Во всех городах расцветет культура; всюду будет звучать музыка, развиваться искусство, люди станут читать больше книг. Все население земли примет участие в этом процессе. Человечество станет намного мудрее и взрослее, чем теперь, счастливее и по-хорошему богаче — невиданно богаче. Потом же… — Герберт чуть смутился, будто забыл то, что только что хотел сказать. — Потом человечество всерьез приступит к освоению космоса. Оно покорит Венеру, Марс, Юпитер… Долетит до самых границ Солнечной системы, увидит, как выглядят Уран и Плутон. А потом перед ним откроется путь к звездам… Ну вот и все на сегодня. Желаю вам доброй ночи. Пусть она пройдет для вас спокойно.
Несколько мгновений после окончания передачи никто не только не проронил ни слова, но и вообще не шелохнулся. Потом послышался легкий шепот, постепенно перешедший в нестройный ропот. Рид огляделся по сторонам и без тени удивления отметил, что лица присутствующих постепенно бледнеют, а глаза их как-то беспомощно моргают.
— Ко всему этому узнать бы, займет ли в ожидающем нас будущем какое-то место и наше родное телевидение… — озабоченно проговорил Уэлмен, обращаясь не столько к окружающим, сколько к самому себе.
Пальцы его при этом продолжали нетерпеливо теребить ползущих по галстуку улиток.
— Телевидение будет и тогда! Ведь телевидение — это то лучшее, что люди возьмут с собой в светлое будущее из дня сегодняшнего!
Уэлмен повернулся к отцу мальчика, который, казалось, готов был весь спрятаться в свой носовой платок.
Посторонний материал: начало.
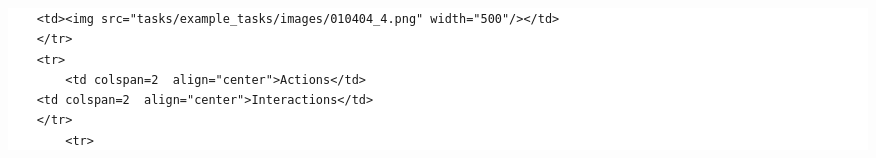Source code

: 		<td><img src="tasks/example_tasks/images/010404_4.png" width="500"/></td>
        </tr>
        <tr>
        	<td colspan=2  align="center">Actions</td>
		<td colspan=2  align="center">Interactions</td>
        </tr>
	        <tr>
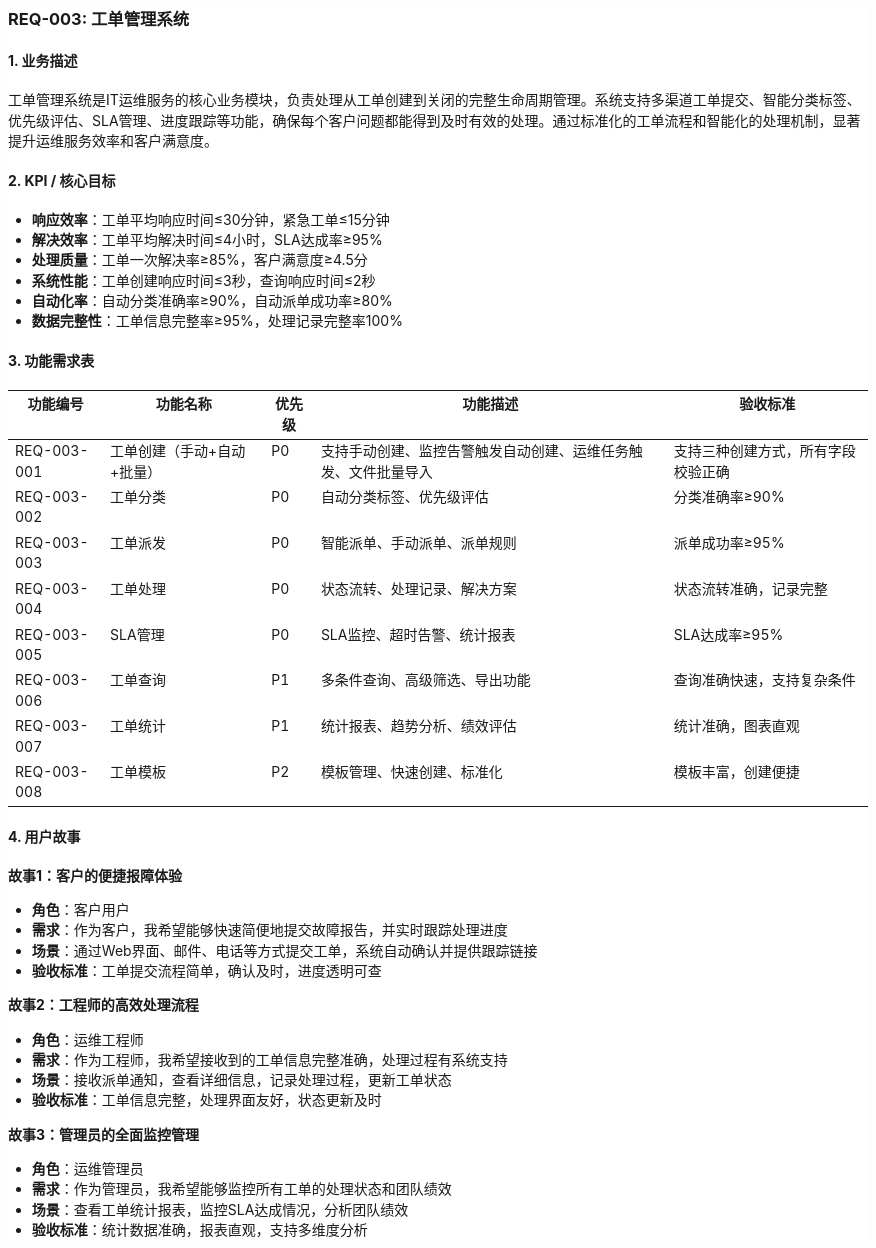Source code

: ### REQ-003: 工单管理系统

#### 1. 业务描述
工单管理系统是IT运维服务的核心业务模块，负责处理从工单创建到关闭的完整生命周期管理。系统支持多渠道工单提交、智能分类标签、优先级评估、SLA管理、进度跟踪等功能，确保每个客户问题都能得到及时有效的处理。通过标准化的工单流程和智能化的处理机制，显著提升运维服务效率和客户满意度。

#### 2. KPI / 核心目标
- **响应效率**：工单平均响应时间≤30分钟，紧急工单≤15分钟
- **解决效率**：工单平均解决时间≤4小时，SLA达成率≥95%
- **处理质量**：工单一次解决率≥85%，客户满意度≥4.5分
- **系统性能**：工单创建响应时间≤3秒，查询响应时间≤2秒
- **自动化率**：自动分类准确率≥90%，自动派单成功率≥80%
- **数据完整性**：工单信息完整率≥95%，处理记录完整率100%

#### 3. 功能需求表

| 功能编号 | 功能名称 | 优先级 | 功能描述 | 验收标准 |
|---------|----------|--------|----------|----------|
| REQ-003-001 | 工单创建（手动+自动+批量） | P0 | 支持手动创建、监控告警触发自动创建、运维任务触发、文件批量导入 | 支持三种创建方式，所有字段校验正确 |
| REQ-003-002 | 工单分类 | P0 | 自动分类标签、优先级评估 | 分类准确率≥90% |
| REQ-003-003 | 工单派发 | P0 | 智能派单、手动派单、派单规则 | 派单成功率≥95% |
| REQ-003-004 | 工单处理 | P0 | 状态流转、处理记录、解决方案 | 状态流转准确，记录完整 |
| REQ-003-005 | SLA管理 | P0 | SLA监控、超时告警、统计报表 | SLA达成率≥95% |
| REQ-003-006 | 工单查询 | P1 | 多条件查询、高级筛选、导出功能 | 查询准确快速，支持复杂条件 |
| REQ-003-007 | 工单统计 | P1 | 统计报表、趋势分析、绩效评估 | 统计准确，图表直观 |
| REQ-003-008 | 工单模板 | P2 | 模板管理、快速创建、标准化 | 模板丰富，创建便捷 |

#### 4. 用户故事

**故事1：客户的便捷报障体验**
- **角色**：客户用户
- **需求**：作为客户，我希望能够快速简便地提交故障报告，并实时跟踪处理进度
- **场景**：通过Web界面、邮件、电话等方式提交工单，系统自动确认并提供跟踪链接
- **验收标准**：工单提交流程简单，确认及时，进度透明可查

**故事2：工程师的高效处理流程**
- **角色**：运维工程师
- **需求**：作为工程师，我希望接收到的工单信息完整准确，处理过程有系统支持
- **场景**：接收派单通知，查看详细信息，记录处理过程，更新工单状态
- **验收标准**：工单信息完整，处理界面友好，状态更新及时

**故事3：管理员的全面监控管理**
- **角色**：运维管理员
- **需求**：作为管理员，我希望能够监控所有工单的处理状态和团队绩效
- **场景**：查看工单统计报表，监控SLA达成情况，分析团队绩效
- **验收标准**：统计数据准确，报表直观，支持多维度分析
— Я бы посоветовал вам увести его отсюда, да побыстрее, а то ненароком совсем задавят мальца.
Пиннер кивнул, промокнул влажные глаза, после чего скрылся в заполонившей студию толпе, но тут же вынырнул обратно, волоча за руку Герберта. Энергично двигая локтями, Рид поспешил им на подмогу, так что в результате совместных усилий они наконец выбрались в коридор и вскоре оказались на улице.
Не дожидаясь особого приглашения, психолог первым забрался в такси и, развернувшись на переднем сиденье, оказался почти лицом к лицу с мальчиком. Тот сидел съежившись и все такой же замкнутый, хотя на губах его играла тень удовлетворенной улыбки.
— Во избежание гибели под ногами толпы, — проговорил Рид главе семейства, — я бы посоветовал вам не ехать сейчас домой, а найти какой-нибудь отель и некоторое время пожить там. Это намного безопаснее.